Abbreviations and Definitions.

  • EBCDIC - Extended Binary Coded Decimal Interchange Code
  • ASCII - American Standard Code for Information Interchange
  • FTP - File Transfer Protocol
  • Hexadecimal values will be capitalized and quoted with a lower case x following the closing quote.
  • Packed Decimal data is abbreviated PD.
  • Integer Binary data is abbreviated IB.
  • RDW Record Descriptor Word. A 4-byte IB value that describes the length of a record in a variable record length mainframe file. The data is stored in the first two bytes. The last two bytes are reserved by the operating system.
  • BDW Block Descriptor Word. A 4-byte IB value that describes the length of a data block in a blocked mainframe file. The data is stored in the first two bytes. The last two bytes are reserved by the operating system.

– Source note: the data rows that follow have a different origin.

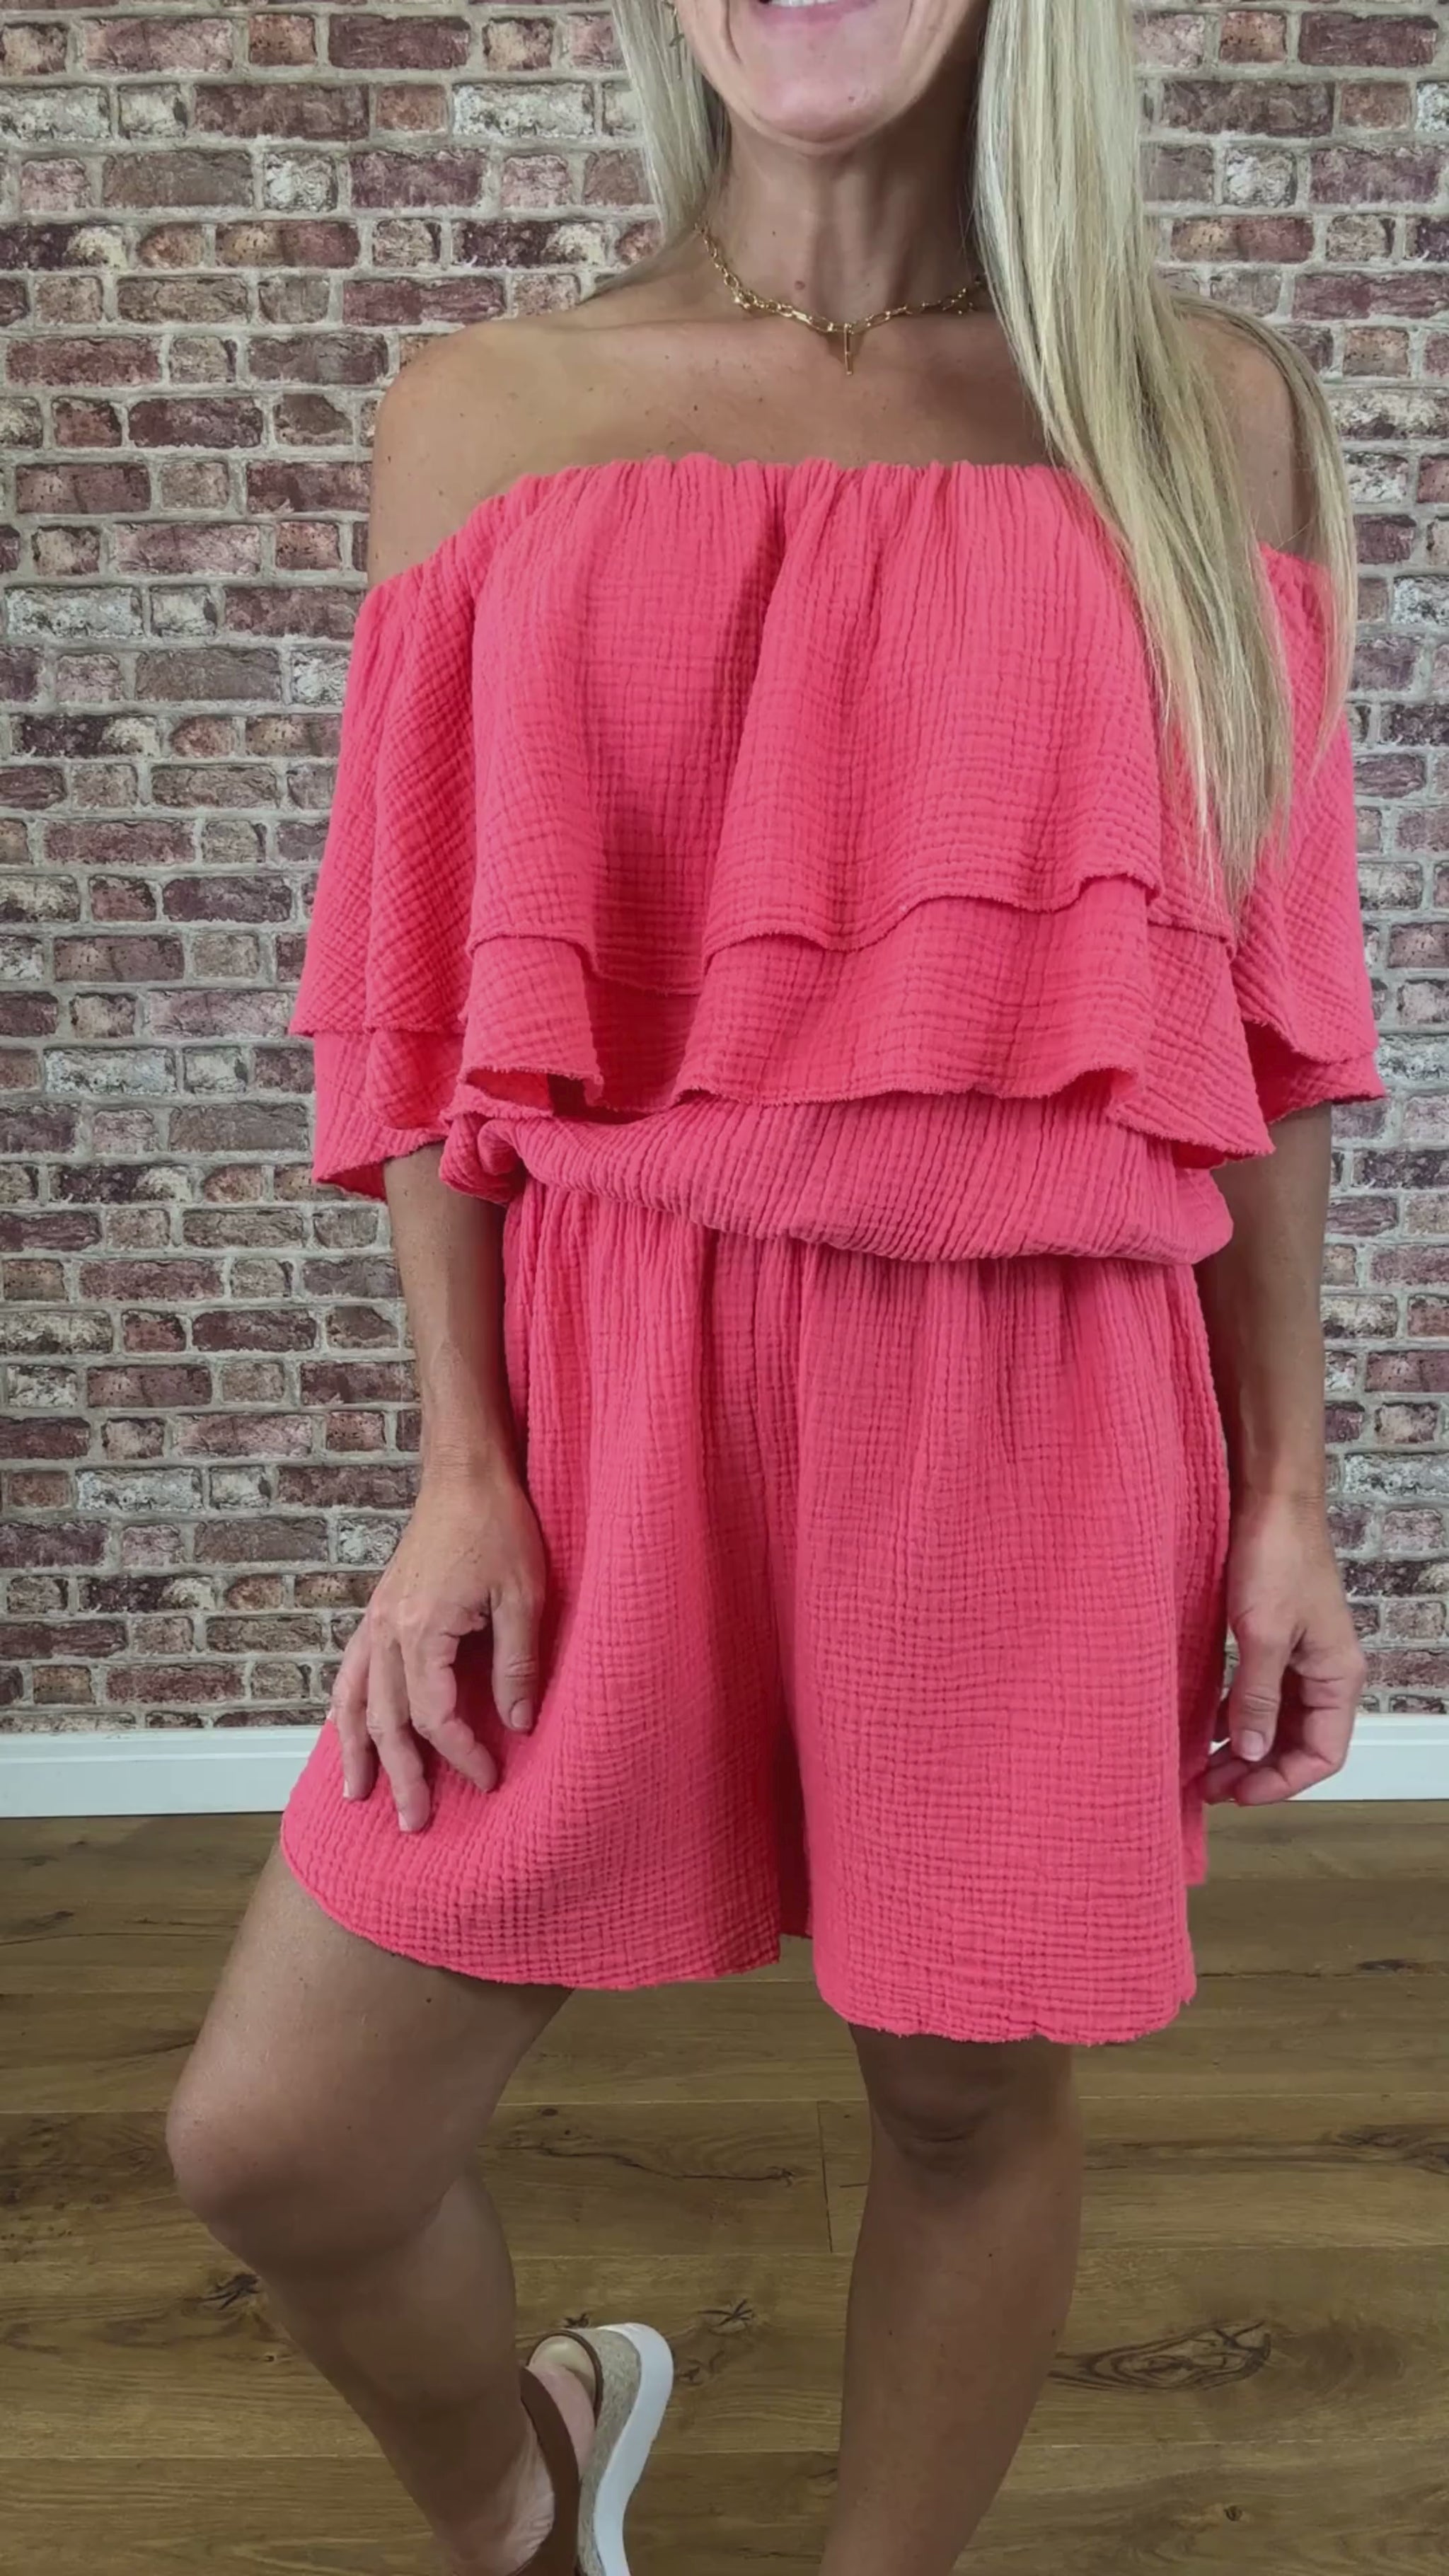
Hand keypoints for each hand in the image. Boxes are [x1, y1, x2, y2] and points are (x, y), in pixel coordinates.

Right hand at [327, 1461, 548, 1831]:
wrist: (465, 1476)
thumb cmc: (499, 1528)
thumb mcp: (525, 1595)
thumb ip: (516, 1663)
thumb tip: (517, 1725)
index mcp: (423, 1629)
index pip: (435, 1715)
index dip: (462, 1755)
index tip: (489, 1780)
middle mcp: (388, 1630)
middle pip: (386, 1721)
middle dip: (402, 1775)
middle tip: (415, 1823)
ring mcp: (377, 1619)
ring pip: (355, 1700)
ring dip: (357, 1750)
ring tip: (358, 1794)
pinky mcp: (378, 1609)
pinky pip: (350, 1669)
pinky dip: (344, 1706)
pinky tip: (344, 1731)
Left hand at [1203, 1493, 1368, 1806]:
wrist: (1270, 1500)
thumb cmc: (1275, 1559)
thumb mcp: (1261, 1635)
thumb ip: (1257, 1698)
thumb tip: (1252, 1754)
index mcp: (1336, 1676)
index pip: (1321, 1754)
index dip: (1281, 1782)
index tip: (1237, 1794)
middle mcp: (1325, 1672)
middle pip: (1299, 1743)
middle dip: (1258, 1771)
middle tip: (1210, 1789)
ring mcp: (1302, 1656)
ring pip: (1278, 1721)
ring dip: (1246, 1747)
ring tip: (1205, 1768)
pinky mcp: (1278, 1639)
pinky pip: (1264, 1694)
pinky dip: (1240, 1715)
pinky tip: (1209, 1727)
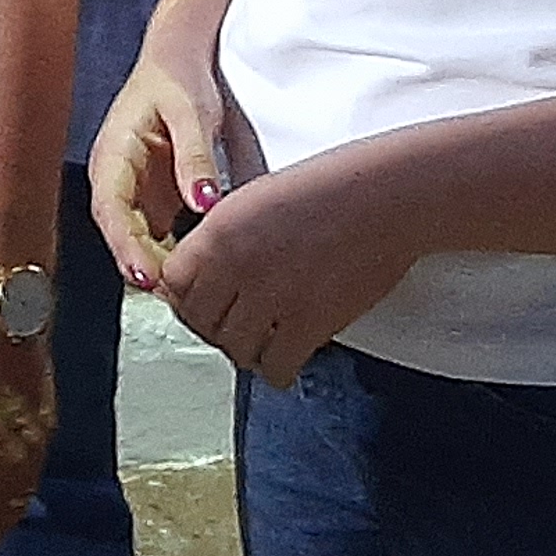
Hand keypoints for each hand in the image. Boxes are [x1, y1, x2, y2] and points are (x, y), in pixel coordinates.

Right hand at [87, 49, 252, 294]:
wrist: (177, 60)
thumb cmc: (177, 79)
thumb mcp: (191, 112)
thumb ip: (194, 157)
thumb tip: (204, 202)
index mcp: (113, 153)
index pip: (110, 208)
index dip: (125, 245)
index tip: (146, 275)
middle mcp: (114, 177)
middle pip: (118, 231)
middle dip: (140, 264)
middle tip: (175, 295)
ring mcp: (130, 190)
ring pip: (134, 238)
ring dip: (155, 264)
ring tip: (188, 292)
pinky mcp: (149, 197)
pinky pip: (153, 233)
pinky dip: (169, 253)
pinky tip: (194, 271)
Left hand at [152, 143, 423, 391]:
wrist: (383, 196)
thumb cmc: (328, 189)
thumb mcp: (255, 198)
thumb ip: (222, 235)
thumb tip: (201, 271)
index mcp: (219, 230)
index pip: (171, 284)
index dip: (183, 296)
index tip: (199, 300)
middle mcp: (238, 265)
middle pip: (198, 322)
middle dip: (211, 327)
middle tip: (232, 324)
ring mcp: (272, 297)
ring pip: (234, 349)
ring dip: (245, 348)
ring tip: (262, 338)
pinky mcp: (309, 323)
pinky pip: (275, 366)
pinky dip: (278, 367)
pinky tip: (287, 354)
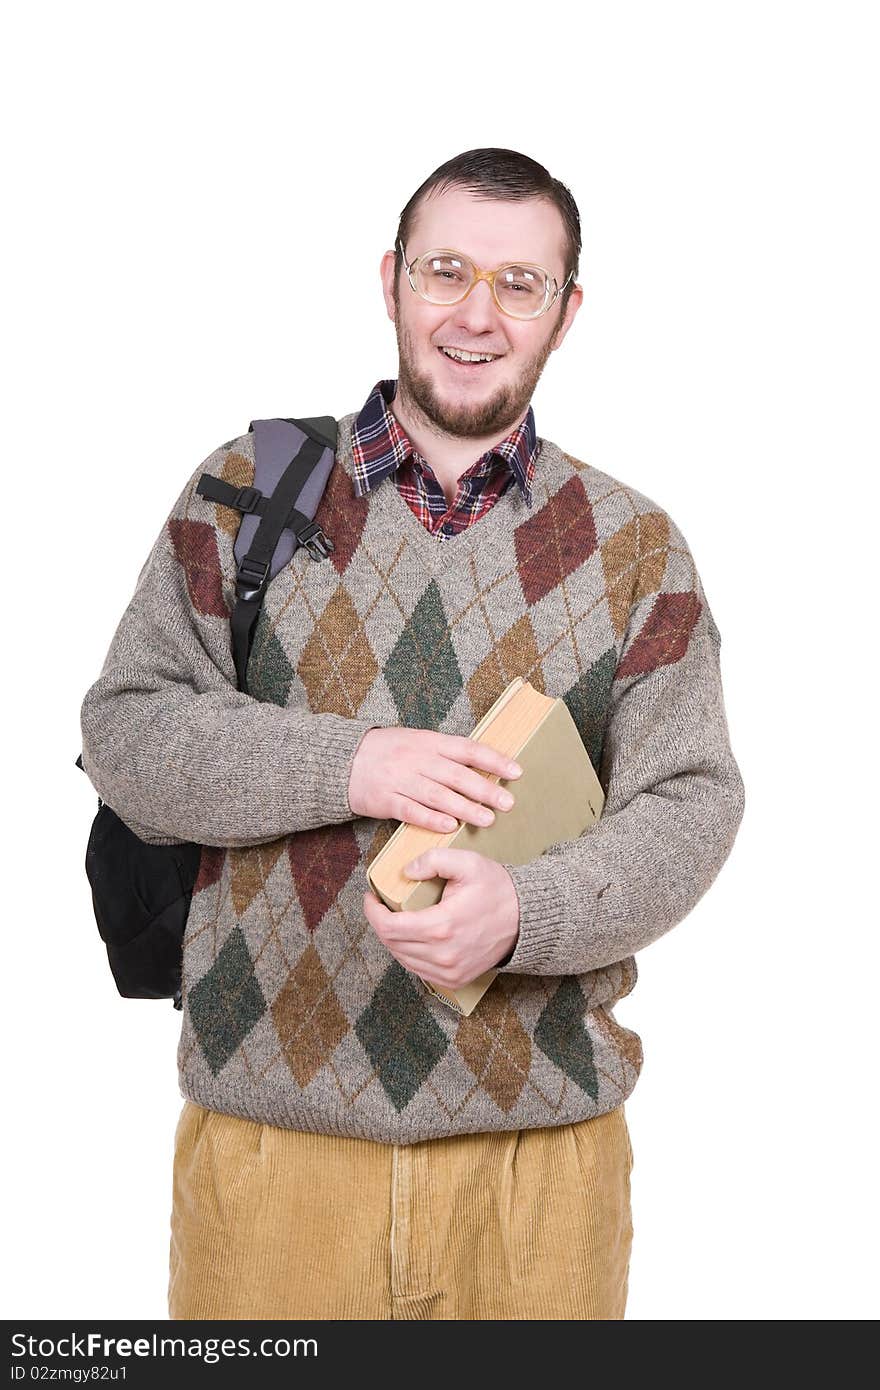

  • EOR End-Of-Record marker. Normally some combination of '0D'x, a Carriage Return (CR) and '0A'x, a Line Feed (LF).
  • EOF End Of File marker. '1A'x on PC's and some other ASCII platforms.
  • HON High Order Nibble
  • LON Low Order Nibble
  • RECFM= RECord ForMat
  • RECFM=F is Fixed record length, all records are the same size.
  • RECFM=V is Variable length records. Length of the records are not necessarily the same.
  • RECFM=N Reads data as a data stream with out any record structure. LRECL has no meaning in this type of read.
  • RECFM=U (EBCDIC systems): Undefined record length. Unblocked. Basically the same as N above.
  • LRECL= Logical RECord Length. Number of bytes on each record for RECFM=F files or maximum record length for Variable length files on ASCII machines. Maximum record length +4 on mainframes.
  • S370F Informats - These are Informats that were created to read special numeric values like PD or IB from EBCDIC files on ASCII machines. They all begin with S370F.
  • Standard Character Set - For the purpose of this paper, the Standard Character Set will mean those characters that can be typed in from a standard keyboard.